Tschechien will den halbstaatlichen Energiekonzern ČEZ stärker auf die Kernenergie ausrichten. Statt auf die Expansion ins Ausland müsse sich das Unternehmen auf den Ausbau der heimischen Energieerzeugung konzentrieren, sagte Ministerpräsident Petr Nečas in einem Gespräch für die Tageszeitung „Mladá fronta Dnes“, das am Montag veröffentlicht wurde.

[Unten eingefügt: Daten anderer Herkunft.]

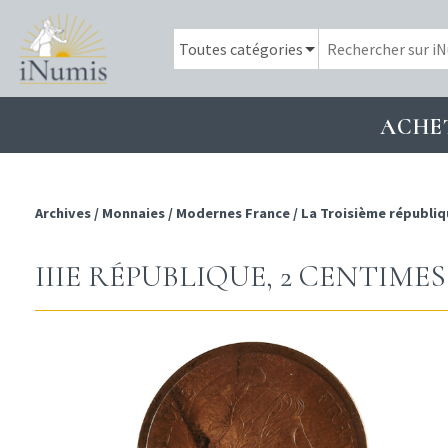
ACHE
Archives
/
Monnaies
/
Modernes France
/
La Troisième républiq
IIIE RÉPUBLIQUE, 2 CENTIMES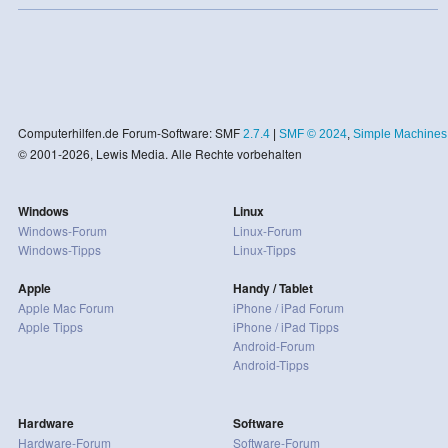
Computerhilfen.de Forum-Software: SMF
2.7.4
|
SMF © 2024
,
Simple Machines
© 2001-2026, Lewis Media. Alle Rechte vorbehalten
Windows
Linux
Windows-Forum
Linux-Forum
Windows-Tipps
Linux-Tipps
Apple
Handy / Tablet
Apple Mac Forum
iPhone / iPad Forum
Apple Tipps
iPhone / iPad Tipps
Android-Forum
Android-Tipps
Hardware
Software
Hardware-Forum
Software-Forum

Den forcierten Rücktritt des ČEZ-Chefs Martin Roman in der vorigen Woche begründete Nečas mit der angekündigten Neuausrichtung. Es ginge ihm um wichtige Schritte bei der Erweiterung von Temelín, so Nečas. Der Premier sprach denjenigen Managern im Atomkonzern sein volles Vertrauen aus, die im „Ausbau Temelíns ihre Lebensaufgabe sehen“ würden. Daher müssten die personellen Veränderungen an der Spitze des Energiekonzerns fortgesetzt werden, bemerkte Nečas.

Am Donnerstag vergangener Woche ist Martin Roman als Generaldirektor und Vorstandsvorsitzender von ČEZ zurückgetreten. Sein Nachfolger als Generaldirektor ist Daniel Beneš, der bisher der Exekutivdirektor der Firma war. Der Wechsel an der Führungsspitze des halbstaatlichen Unternehmens hat sich bereits an der Börse bemerkbar gemacht. Wegen der mit dem Wechsel verknüpften Unwägbarkeiten ist die ČEZ-Aktie am Montag um mehr als 3,5 Prozent gegenüber Freitag gesunken. Der Schwund der ČEZ-Aktie hat zudem Auswirkungen auf den tschechischen Aktienindex; er ist am Montag um 4,53 Prozent gefallen.